# Filing a tax return



## Emily77 (May 31, 2012)

hi there

can anyone help answer a tax related question - i received maternity benefit during 2011 while off work on maternity leave, as well as after returning to work and i have been told that i need to file a tax declaration before the 30th of June 2012. as i only now have a month before the deadline i would like to know if i really do have to file a return.


----------



## xabiaxica (Jun 23, 2009)

Emily77 said:


> hi there
> 
> can anyone help answer a tax related question - i received maternity benefit during 2011 while off work on maternity leave, as well as after returning to work and i have been told that i need to file a tax declaration before the 30th of June 2012. as i only now have a month before the deadline i would like to know if i really do have to file a return.


:welcome:

if you are resident in Spain you should be filing a tax return every year regardless of whether or not you work


----------



## leedsutdgem (Jun 3, 2010)

Emily77 said:


> hi there
> 
> can anyone help answer a tax related question - i received maternity benefit during 2011 while off work on maternity leave, as well as after returning to work and i have been told that i need to file a tax declaration before the 30th of June 2012. as i only now have a month before the deadline i would like to know if i really do have to file a return.

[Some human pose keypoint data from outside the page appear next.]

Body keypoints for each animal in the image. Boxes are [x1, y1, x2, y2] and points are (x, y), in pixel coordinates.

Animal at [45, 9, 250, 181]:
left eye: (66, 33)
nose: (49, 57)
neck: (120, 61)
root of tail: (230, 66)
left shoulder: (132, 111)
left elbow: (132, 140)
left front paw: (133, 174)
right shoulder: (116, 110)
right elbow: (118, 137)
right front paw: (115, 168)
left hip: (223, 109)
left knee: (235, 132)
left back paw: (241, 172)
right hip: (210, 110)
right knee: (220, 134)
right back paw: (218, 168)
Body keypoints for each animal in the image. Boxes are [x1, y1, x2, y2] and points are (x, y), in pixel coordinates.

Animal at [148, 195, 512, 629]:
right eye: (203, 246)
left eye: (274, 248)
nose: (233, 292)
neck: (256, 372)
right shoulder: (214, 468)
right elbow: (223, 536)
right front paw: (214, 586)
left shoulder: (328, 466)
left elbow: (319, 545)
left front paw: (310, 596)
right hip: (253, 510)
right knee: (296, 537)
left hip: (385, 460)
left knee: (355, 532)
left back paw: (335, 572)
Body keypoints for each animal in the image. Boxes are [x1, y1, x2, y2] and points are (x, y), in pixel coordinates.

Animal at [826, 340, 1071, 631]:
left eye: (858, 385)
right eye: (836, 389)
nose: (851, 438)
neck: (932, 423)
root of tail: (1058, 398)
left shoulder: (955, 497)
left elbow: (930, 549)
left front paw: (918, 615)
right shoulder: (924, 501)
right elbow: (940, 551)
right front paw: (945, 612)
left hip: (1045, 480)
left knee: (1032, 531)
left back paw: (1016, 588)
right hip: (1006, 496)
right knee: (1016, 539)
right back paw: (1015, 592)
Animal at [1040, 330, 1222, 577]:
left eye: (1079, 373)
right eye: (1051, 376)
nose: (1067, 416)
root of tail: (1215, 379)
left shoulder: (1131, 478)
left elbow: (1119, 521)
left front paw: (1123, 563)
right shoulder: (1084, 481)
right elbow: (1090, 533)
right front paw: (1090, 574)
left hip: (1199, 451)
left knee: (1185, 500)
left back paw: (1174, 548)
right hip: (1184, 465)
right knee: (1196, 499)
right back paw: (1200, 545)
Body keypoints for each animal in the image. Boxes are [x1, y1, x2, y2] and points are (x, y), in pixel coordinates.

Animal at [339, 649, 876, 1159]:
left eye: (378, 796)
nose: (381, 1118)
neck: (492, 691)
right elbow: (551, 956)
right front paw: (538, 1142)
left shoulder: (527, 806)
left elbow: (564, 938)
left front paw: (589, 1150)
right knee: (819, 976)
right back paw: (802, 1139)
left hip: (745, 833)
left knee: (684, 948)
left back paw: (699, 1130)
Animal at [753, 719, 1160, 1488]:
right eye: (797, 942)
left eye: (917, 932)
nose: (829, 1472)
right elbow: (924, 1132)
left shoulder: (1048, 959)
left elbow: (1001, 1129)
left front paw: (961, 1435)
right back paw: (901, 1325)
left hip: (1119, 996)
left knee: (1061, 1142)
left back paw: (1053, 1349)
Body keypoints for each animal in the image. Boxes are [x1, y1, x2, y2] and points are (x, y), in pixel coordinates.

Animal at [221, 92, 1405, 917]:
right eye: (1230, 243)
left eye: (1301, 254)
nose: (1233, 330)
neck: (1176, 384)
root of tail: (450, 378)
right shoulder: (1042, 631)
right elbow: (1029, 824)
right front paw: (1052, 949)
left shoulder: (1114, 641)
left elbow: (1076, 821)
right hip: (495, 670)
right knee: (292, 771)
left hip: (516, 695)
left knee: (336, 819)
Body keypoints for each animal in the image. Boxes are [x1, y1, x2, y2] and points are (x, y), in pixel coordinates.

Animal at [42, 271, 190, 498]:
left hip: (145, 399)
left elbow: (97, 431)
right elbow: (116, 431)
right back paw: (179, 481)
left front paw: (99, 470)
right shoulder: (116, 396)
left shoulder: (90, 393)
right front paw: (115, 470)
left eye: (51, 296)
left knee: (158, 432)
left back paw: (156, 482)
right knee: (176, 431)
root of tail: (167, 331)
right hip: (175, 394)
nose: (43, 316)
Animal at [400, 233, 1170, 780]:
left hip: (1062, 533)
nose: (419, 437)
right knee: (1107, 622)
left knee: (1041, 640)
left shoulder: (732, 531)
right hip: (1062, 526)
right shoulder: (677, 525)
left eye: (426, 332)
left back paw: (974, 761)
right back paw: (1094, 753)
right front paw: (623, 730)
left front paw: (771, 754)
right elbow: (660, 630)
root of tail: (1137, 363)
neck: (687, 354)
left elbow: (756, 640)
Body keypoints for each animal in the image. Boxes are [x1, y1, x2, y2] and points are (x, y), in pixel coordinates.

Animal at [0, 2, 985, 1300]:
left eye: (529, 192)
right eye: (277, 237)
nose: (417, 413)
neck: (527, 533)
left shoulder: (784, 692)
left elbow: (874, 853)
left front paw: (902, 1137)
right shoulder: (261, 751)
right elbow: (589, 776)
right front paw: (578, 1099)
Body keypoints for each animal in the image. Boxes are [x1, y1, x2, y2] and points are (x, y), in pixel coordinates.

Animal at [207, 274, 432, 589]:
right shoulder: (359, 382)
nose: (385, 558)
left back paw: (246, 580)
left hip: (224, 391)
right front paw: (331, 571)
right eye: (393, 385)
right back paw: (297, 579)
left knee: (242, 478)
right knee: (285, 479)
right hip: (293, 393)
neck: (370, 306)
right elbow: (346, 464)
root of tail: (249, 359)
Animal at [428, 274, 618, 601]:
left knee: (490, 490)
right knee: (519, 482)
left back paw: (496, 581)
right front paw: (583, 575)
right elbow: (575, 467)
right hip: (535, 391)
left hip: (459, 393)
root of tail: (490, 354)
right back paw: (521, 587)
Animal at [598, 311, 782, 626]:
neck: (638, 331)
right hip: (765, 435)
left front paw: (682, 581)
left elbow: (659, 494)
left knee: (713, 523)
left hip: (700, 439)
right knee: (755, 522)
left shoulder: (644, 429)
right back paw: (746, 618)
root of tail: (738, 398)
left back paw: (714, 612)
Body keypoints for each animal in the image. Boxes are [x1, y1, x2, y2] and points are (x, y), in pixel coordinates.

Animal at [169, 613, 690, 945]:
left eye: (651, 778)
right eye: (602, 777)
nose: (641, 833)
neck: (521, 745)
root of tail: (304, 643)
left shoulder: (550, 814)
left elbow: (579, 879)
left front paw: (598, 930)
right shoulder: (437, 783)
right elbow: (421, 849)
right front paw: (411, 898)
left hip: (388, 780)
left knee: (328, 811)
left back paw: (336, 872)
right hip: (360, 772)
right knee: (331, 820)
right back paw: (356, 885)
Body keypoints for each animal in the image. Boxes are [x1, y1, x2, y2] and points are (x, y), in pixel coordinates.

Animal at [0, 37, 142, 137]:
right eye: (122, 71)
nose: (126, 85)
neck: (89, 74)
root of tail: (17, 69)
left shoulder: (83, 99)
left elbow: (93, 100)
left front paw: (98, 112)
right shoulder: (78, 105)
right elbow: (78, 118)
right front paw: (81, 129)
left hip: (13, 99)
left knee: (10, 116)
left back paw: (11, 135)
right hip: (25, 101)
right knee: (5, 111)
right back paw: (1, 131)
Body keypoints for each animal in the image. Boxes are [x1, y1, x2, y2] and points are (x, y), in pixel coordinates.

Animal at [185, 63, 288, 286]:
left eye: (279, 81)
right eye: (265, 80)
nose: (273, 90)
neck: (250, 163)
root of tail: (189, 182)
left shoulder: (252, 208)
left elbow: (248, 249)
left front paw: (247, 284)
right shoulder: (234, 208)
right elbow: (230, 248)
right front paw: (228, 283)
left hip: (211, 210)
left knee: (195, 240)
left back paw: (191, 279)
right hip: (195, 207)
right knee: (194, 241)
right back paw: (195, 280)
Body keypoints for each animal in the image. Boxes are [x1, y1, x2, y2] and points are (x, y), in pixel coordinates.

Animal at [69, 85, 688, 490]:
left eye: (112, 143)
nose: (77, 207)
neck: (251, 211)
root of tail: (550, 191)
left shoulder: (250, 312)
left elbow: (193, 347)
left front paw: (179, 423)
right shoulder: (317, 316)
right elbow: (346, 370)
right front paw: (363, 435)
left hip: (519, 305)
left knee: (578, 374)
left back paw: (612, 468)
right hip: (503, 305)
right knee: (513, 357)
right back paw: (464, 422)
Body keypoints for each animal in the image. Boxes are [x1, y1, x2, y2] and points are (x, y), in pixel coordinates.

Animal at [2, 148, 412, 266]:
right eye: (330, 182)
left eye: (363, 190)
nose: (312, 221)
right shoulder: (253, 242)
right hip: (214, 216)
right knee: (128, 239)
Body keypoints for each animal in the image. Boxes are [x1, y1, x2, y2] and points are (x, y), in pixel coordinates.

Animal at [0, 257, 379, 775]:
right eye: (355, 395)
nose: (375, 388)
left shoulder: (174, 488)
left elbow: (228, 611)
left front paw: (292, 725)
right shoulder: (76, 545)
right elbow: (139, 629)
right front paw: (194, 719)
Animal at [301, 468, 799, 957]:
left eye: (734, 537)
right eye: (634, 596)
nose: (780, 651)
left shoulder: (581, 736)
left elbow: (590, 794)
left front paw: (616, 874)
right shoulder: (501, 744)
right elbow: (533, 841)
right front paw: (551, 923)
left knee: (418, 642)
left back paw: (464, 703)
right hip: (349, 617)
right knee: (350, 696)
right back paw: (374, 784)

By law once you have recieved more than one income (in your case its from the social security and your employer) then you MUST file a tax return. You never know you may even be due a rebate what with having a little one. If you dont do it then you may have the taxman at your door. 

Its really quite easy to do, just go to www.aeat.es and click on renta 2011.


----------



## Emily77 (May 31, 2012)

thanks for putting me straight!


----------